STATE SUPREME COURT HEARS TRIO OF GUN RIGHTS CASES
The Missouri Supreme Court on Oct. 27 heard arguments in three separate cases in which lower-court judges in St. Louis ruled a constitutional amendment ratified by voters last allows only violent felons to be prohibited from possessing firearms, rendering unconstitutional a pre-existing state law that also makes it a crime for non-violent felons to have weapons. However, in three recent rulings in related cases, the high court indicated the law might not conflict with the new amendment, a point several judges made when hearing the latest cases.
Amendment 5, which Missouri voters ratified in August 2014 with 60.9 percent support, rewrote the gun-rights provision of the state constitution to specify that the right to keep and bear arms is “unalienable” and that any regulations must be subject to “strict scrutiny” – the highest level of judicial review in American courts. Amendment 5 also contained a provision specifying the General Assembly retains the power to bar convicted felons from possessing firearms, which some have interpreted as invalidating laws stripping non-violent felons of gun rights.

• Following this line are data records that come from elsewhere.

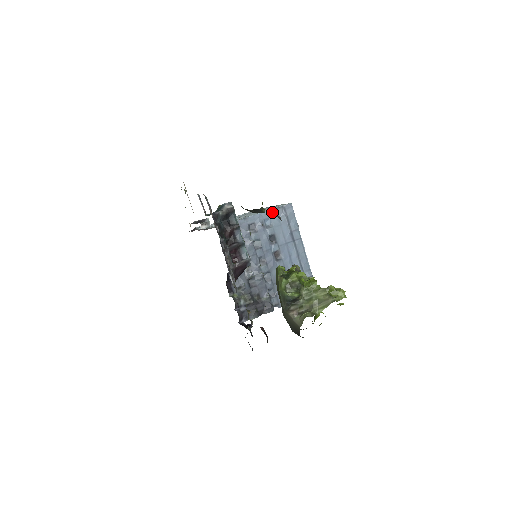
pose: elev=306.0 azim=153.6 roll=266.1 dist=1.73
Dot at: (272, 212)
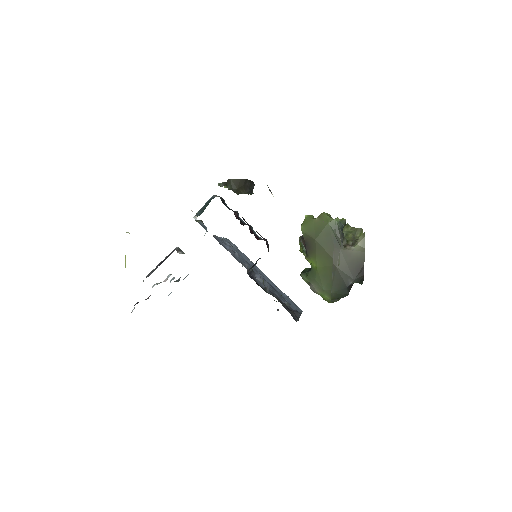
Dot at: (226, 240)
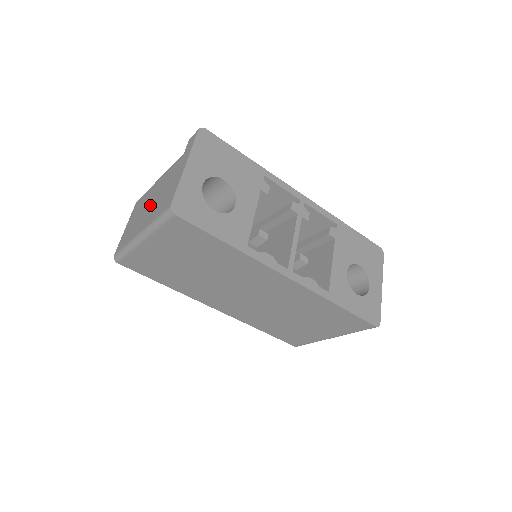
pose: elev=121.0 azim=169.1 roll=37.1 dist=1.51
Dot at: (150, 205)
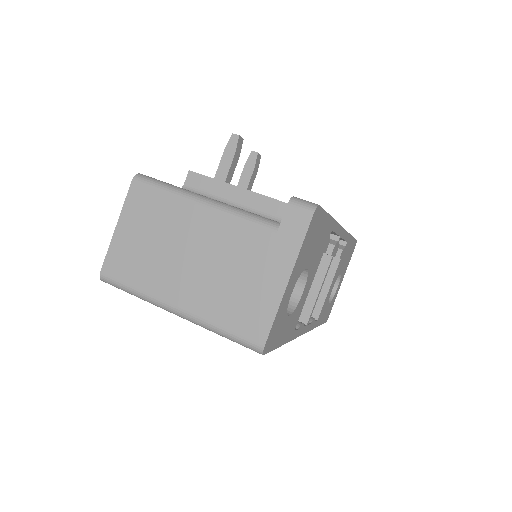
Dot at: (194, 263)
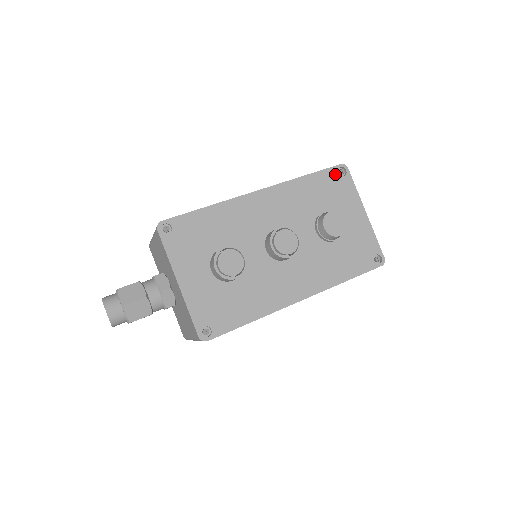
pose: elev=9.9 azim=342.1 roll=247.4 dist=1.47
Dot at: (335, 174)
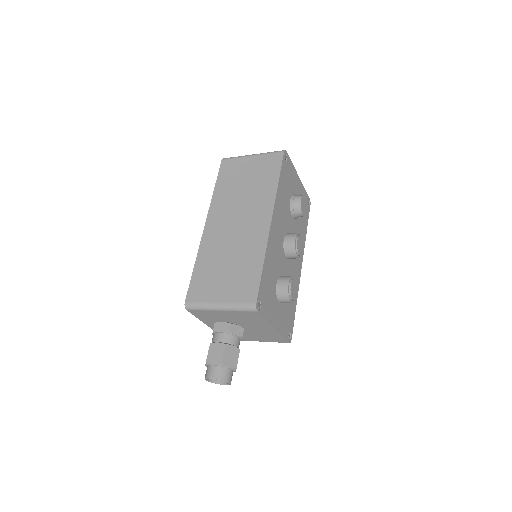
Dot at: (285, 163)
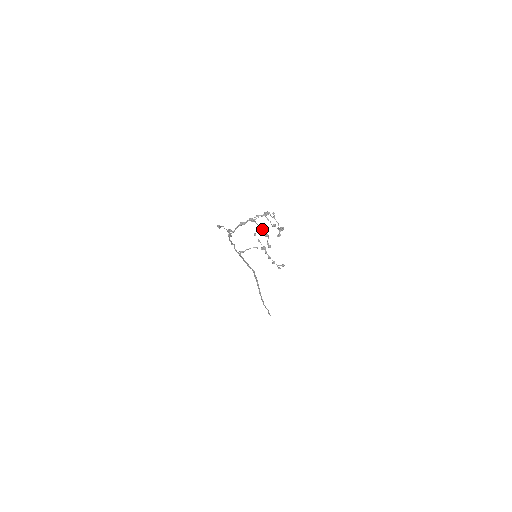
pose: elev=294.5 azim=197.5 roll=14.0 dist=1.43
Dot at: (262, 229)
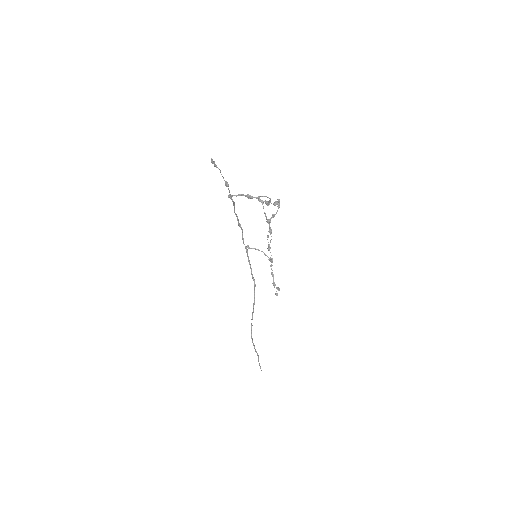
Dot at: occluded
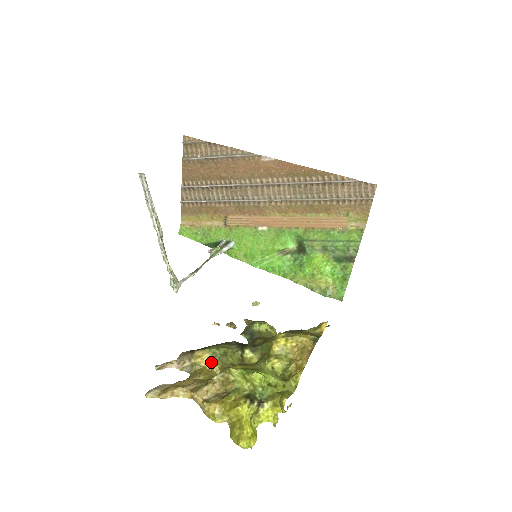
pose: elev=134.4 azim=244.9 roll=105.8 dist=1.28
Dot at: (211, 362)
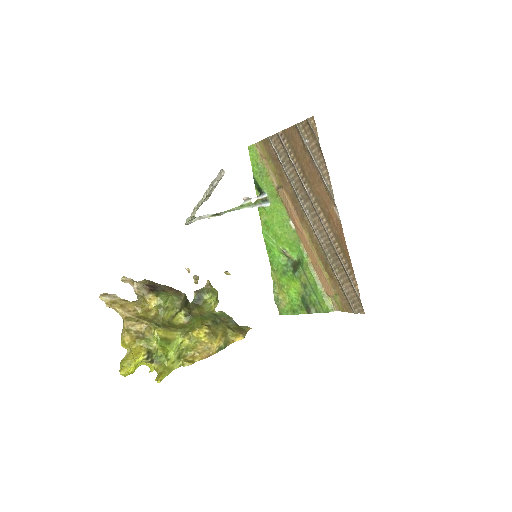
Dot at: (153, 308)
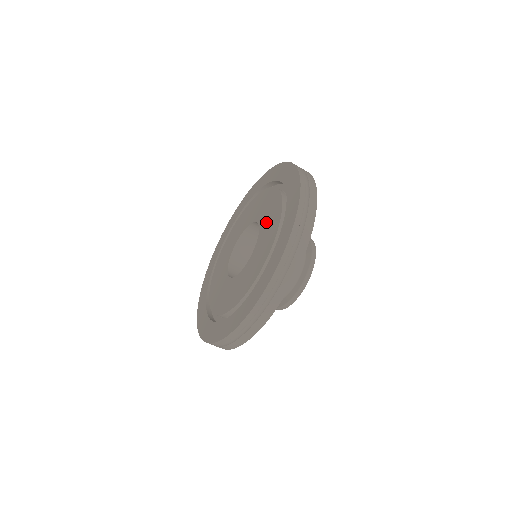
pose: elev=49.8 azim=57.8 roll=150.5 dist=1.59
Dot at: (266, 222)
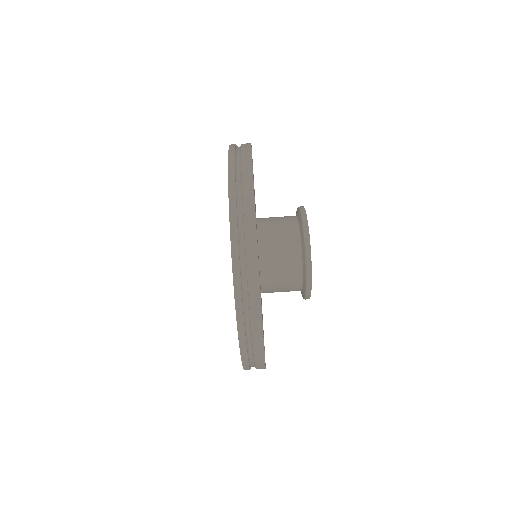
Dot at: occluded
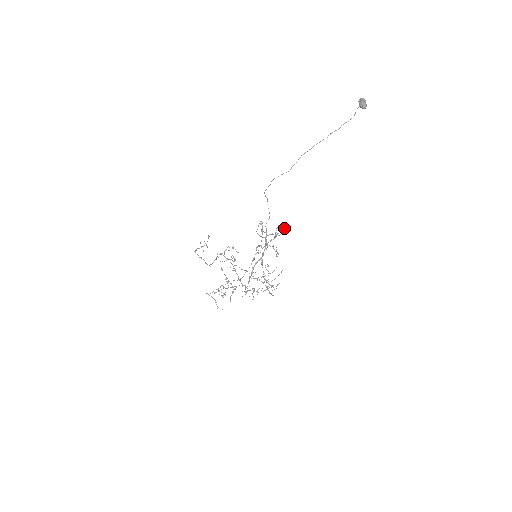
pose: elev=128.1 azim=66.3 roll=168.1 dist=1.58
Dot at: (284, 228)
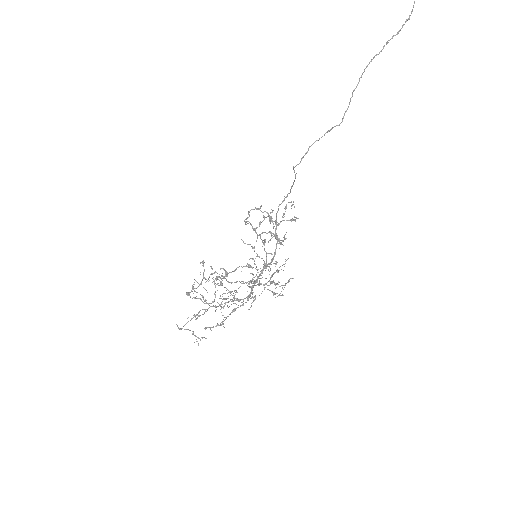
Dot at: (293, 204)
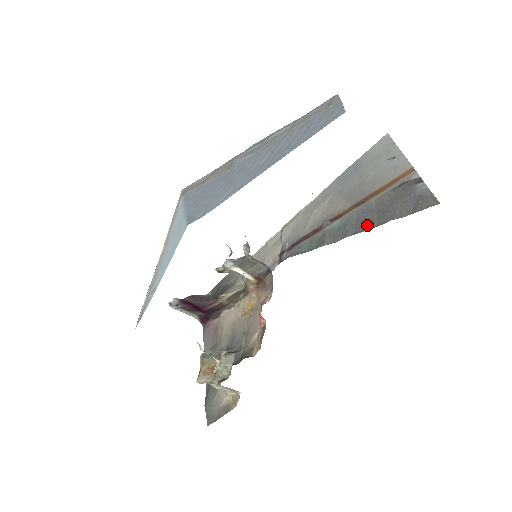
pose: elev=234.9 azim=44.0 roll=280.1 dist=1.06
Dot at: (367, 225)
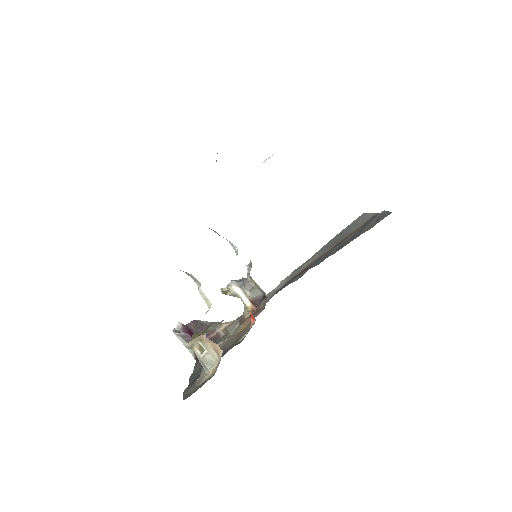
Dot at: (343, 245)
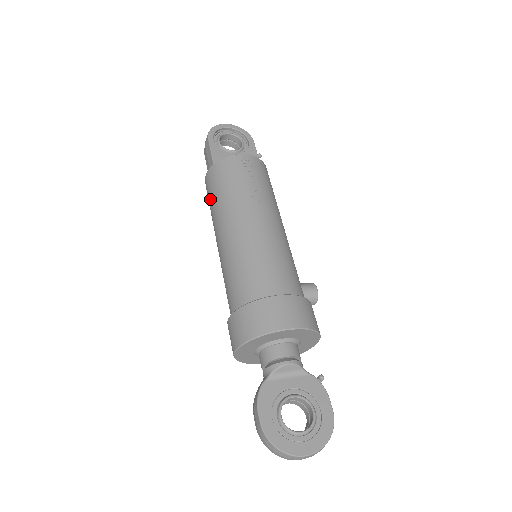
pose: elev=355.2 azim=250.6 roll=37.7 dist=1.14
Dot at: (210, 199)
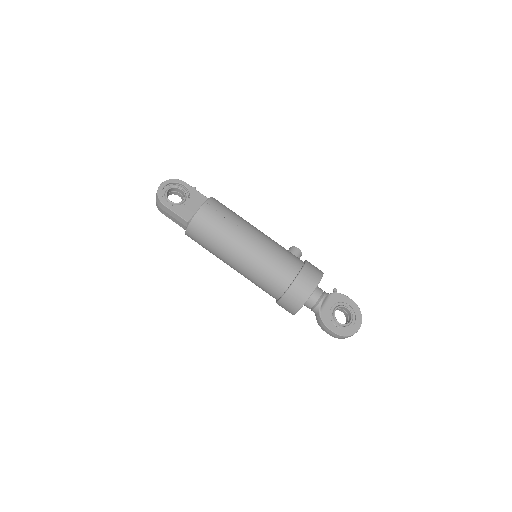
Dot at: (204, 244)
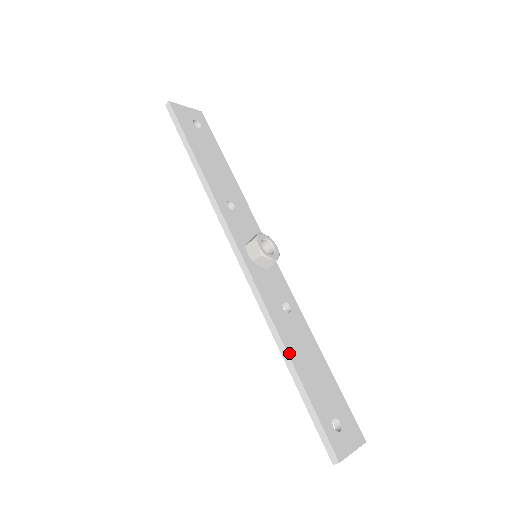
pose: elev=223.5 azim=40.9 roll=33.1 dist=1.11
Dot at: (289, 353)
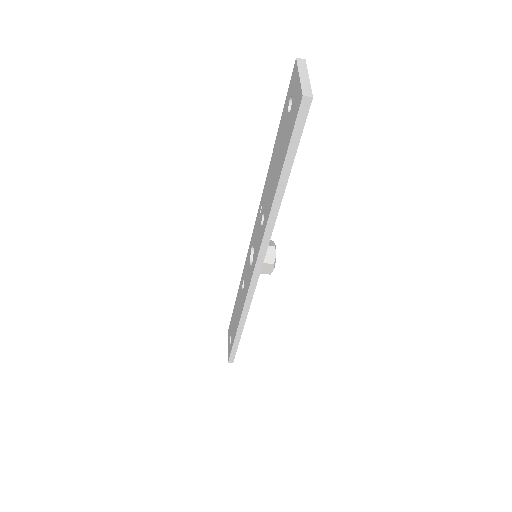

Ruling in two cases on Aug. 18, the Supreme Court said the felon-in-possession law meets the “strict scrutiny” standard, but didn’t determine whether Amendment 5 rendered it unconstitutional as applied to non-violent felons. However, the court on June 30 ruled that Amendment 5 made no substantive changes and merely restated existing constitutional protections. That ruling came in a lawsuit that argued the amendment’s ratification was invalid because of misleading ballot language that failed to inform voters of several alleged major constitutional changes.
During arguments in the recent cases, Judge Laura Denvir Stith pointed out a conundrum for those arguing the law banning non-violent felons from possessing firearms is unconstitutional under Amendment 5. If that is the case, Stith said, then the amendment made a substantive change to the constitution, meaning the court was wrong in its previous ruling and rendering Amendment 5 invalid. The court will rule in the three latest cases at a later date.
NIXON NAMES STATE BUILDING AFTER EX-GOV. TEASDALE
Gov. Jay Nixon on Oct. 27 issued an executive order naming an office building the state recently acquired in the Kansas City metro area after former Gov. Joseph Teasdale, a Democrat who served as governor from 1977 to 1981 and died in May 2014 at age 78. The former General Electric building is located at 8800 E. 63rd St. in Raytown.
The newly christened Joseph Patrick Teasdale State Office Building will house workers from the Department of Elementary and Secondary Education, the Department of Health and Senior Services, the Department of Mental Health, the Department of Public Safety and the Department of Social Services. State agencies will begin moving into the building in 2016.